Tragi-comédie de Molière, mise en scène de André Oumansky, avec Justine Thibaudat, Lola Felouzis, Cornelie Havas, Nicolas Natkin, Florian Pâque, Maxime Gleizes, Marc Derville, Anto Mela, François Bérard et Victor O'Byrne.
Très bonne surprise que "Le Misanthrope" proposé par la jeune Compagnie du Goéland dans la mise en scène de André Oumansky, acteur de cinéma, de télévision et de théâtre à la carrière émérite.
Dans la fidélité - éclairée - à l'esprit et à la lettre du texte originel dont la résonance contemporaine s'impose sans nécessiter un surlignage intempestif, il a trouvé la juste mesure évitant tant le registre des matinées scolaires que celui de la recontextualisation potache.
Sous la figure de Molière et devant une rampe lumineuse de leds qui rappellent l'ancrage dans le répertoire classique, les jeunes comédiens, issus quasiment tous des Cours Florent ou Jean-Laurent Cochet, réussissent une belle prestation qui donne à (ré)entendre une partition à l'écriture peaufinée qui épingle les vicissitudes de la sociabilité.
Entre la franchise absolue à laquelle aspire Alceste et l'hypocrisie opportuniste des courtisans de tous temps et des habitués des cercles à la mode, existe une troisième voie, celle de la diplomatie, dont son ami Philinte vante les mérites au cours de l'édifiante scène sur la dialectique de l'urbanité qui introduit l'opus.
En l'espèce, elle est délivrée de manière impeccable par Nicolas Natkin et Florian Pâque, à la belle écoute et au jeu non verbal, qui donne une vraie consistance à Philinte "au flegme philosophe" souvent joué comme le simple faire-valoir du raisonnable.
Dans le rôle-titre, Nicolas Natkin, tout de noir vêtu, excelle à camper tous les excès, contradictions et faiblesses de l'atrabilaire amoureux dont "la haine effroyable qu'il a conçu pour la nature humaine" motive un retrait hors du monde annoncé qui n'est différé qu'en raison de l'amour qu'il voue à la belle Célimène dont il espère purger l'âme des vices du temps.
Face au redoutable exercice de l'alexandrin, tous deux se révèlent remarquables. Détachée de la ponctuation de la brochure, la déclamation est fluide et délivrée sur la ton de la conversation avec une belle maîtrise tant de la respiration que de l'inflexion et de la réaccentuation indispensables à la compréhension des tournures du 17ème siècle.

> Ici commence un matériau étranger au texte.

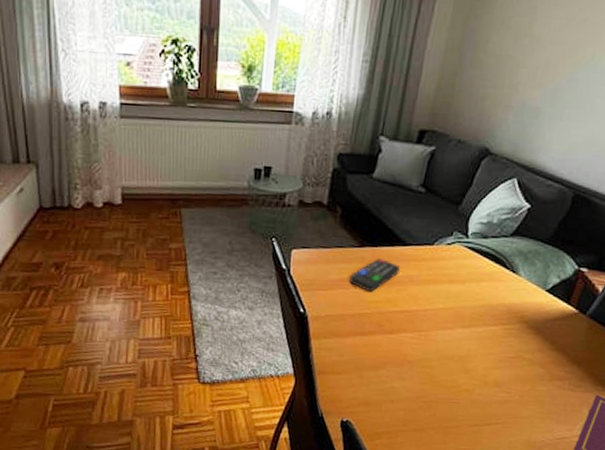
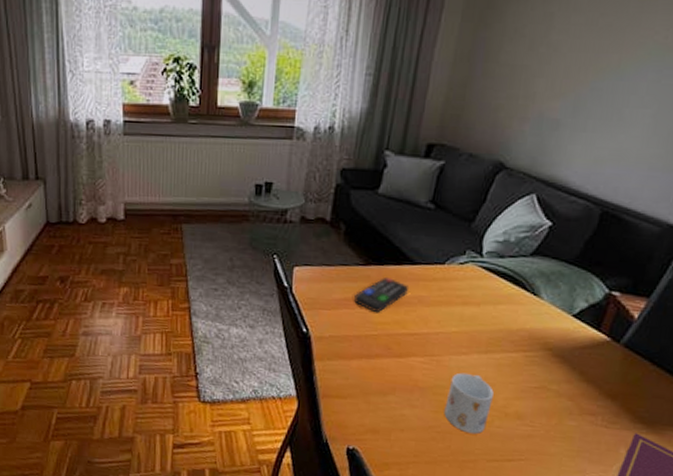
mug: none [430,346,476,402] -> present [444,372,494,434]

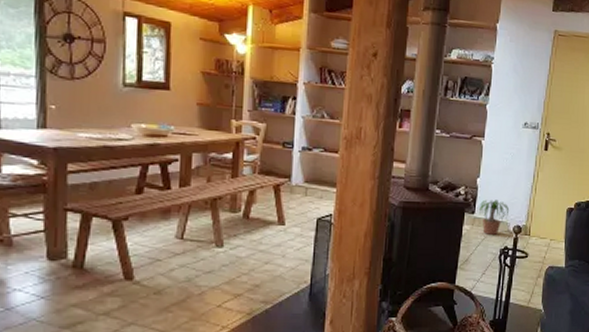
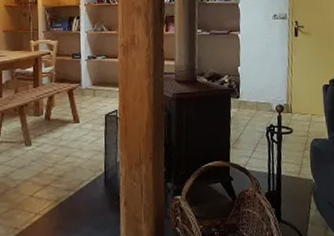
potted plant: present [479,199,510,236] -> none [243,84,271,116]

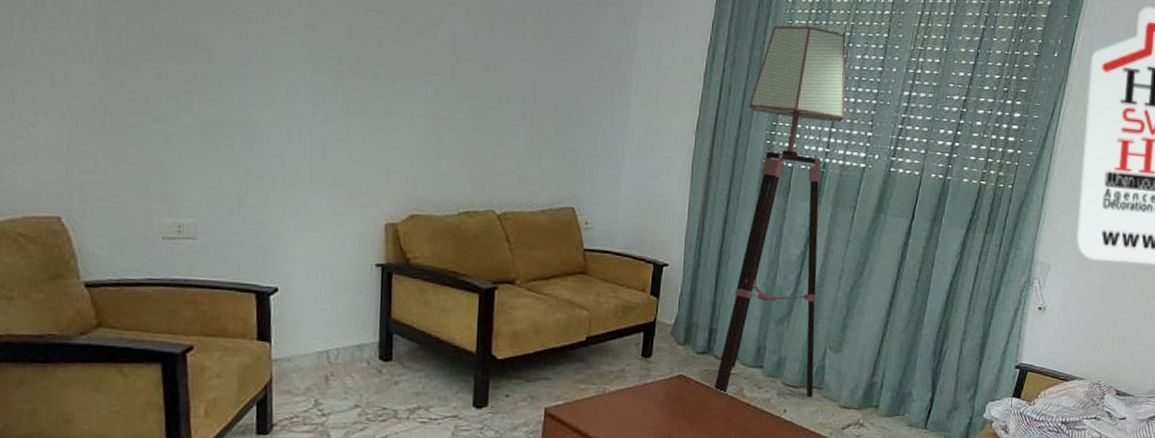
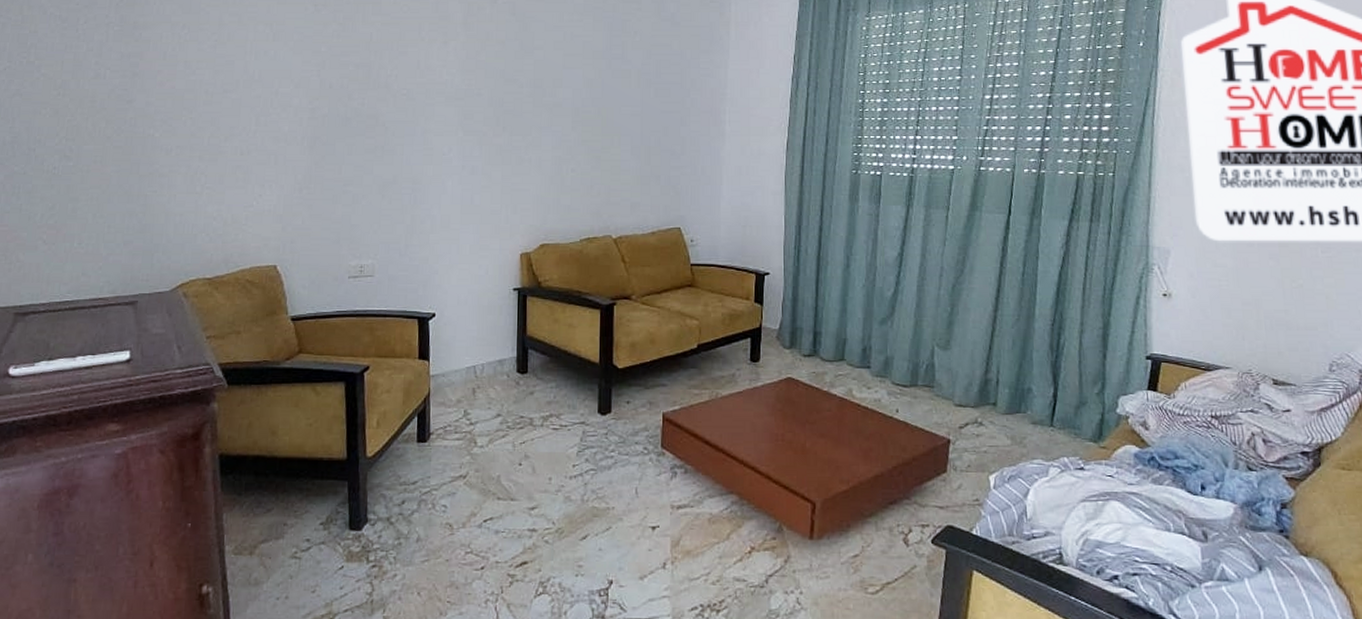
floor lamp: present [713,25,846,398] -> none [822,48,928,397]

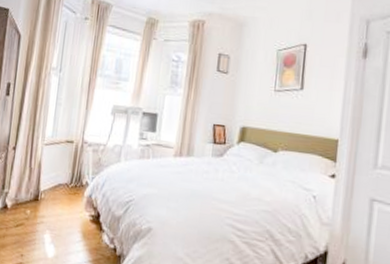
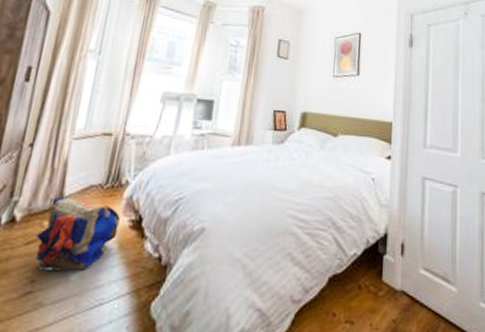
backpack: none [22,191,83,251] -> present [35,196,120,270]

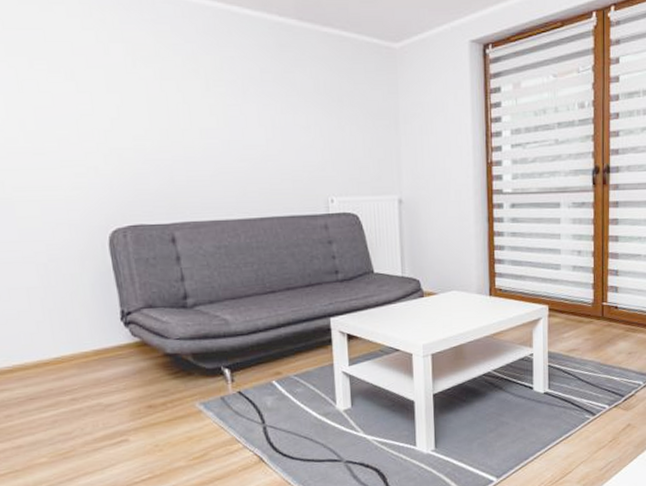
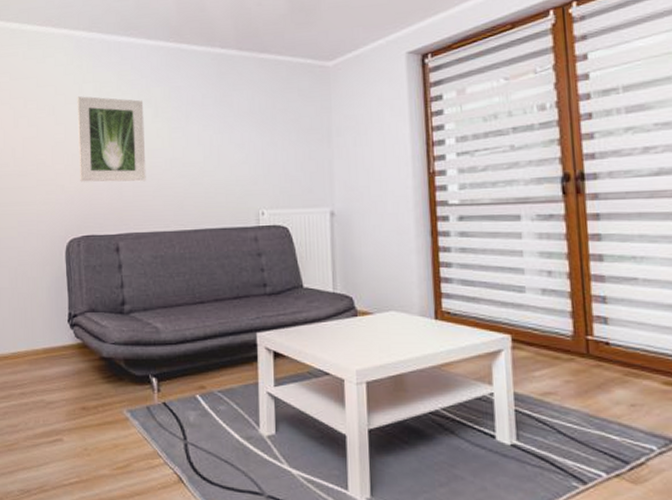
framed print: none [103,59,201,165] -> present [77,96,146,182]

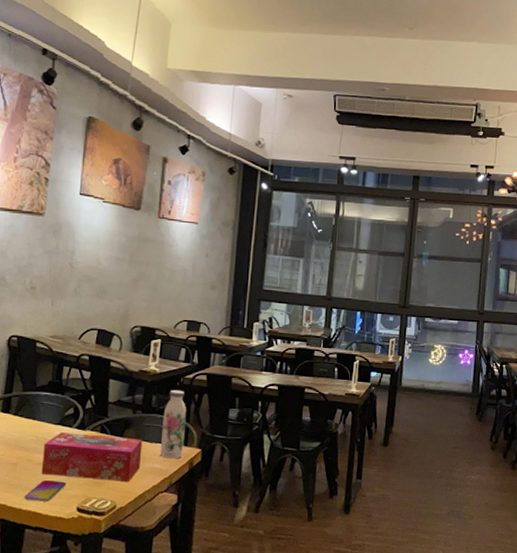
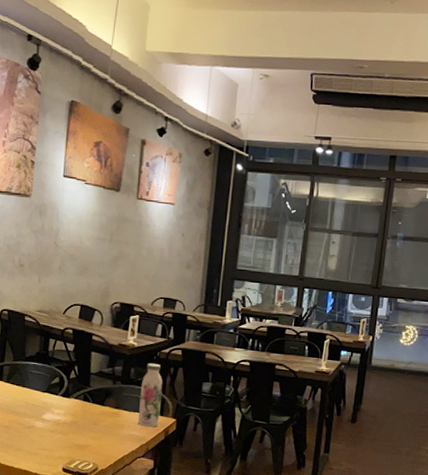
smartphone: present [24,480,66,502] -> none [16,442,53,462]
tissue box: present [41,432,143,482] -> none [30,399,122,447]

De même pour les autres comédiens, avec toutefois une réserve pour Justine Thibaudat, manifestement peu rodée à cette pratique, et, très curieusement, accoutrée en mini-robe cheap et salomés dorés, ce qui s'avère paradoxale tant au regard de la condition du personnage que du look trendy de l'ensemble de la troupe.
Satisfecits donc à Cornélie Havas incarnant Eliante à la bienveillance lucide et Lola Felouzis qui campe une Arsinoé ambigüe se démarquant de l'habituelle caricature de rombière.
Egalement pour Maxime Gleizes, irrésistible Oronte luchinien dans la posture de l'artiste-rimailleur au petit pied, et les gandins, Anto Maria Mela, beau gosse façon Dany Brillant, et François Bérard, en pseudo-dandy décadent, qui dosent judicieusement leurs effets.
Victor O'Byrne et Marc Derville complètent la distribution de ce spectacle de belle facture - et donc - hautement recommandable.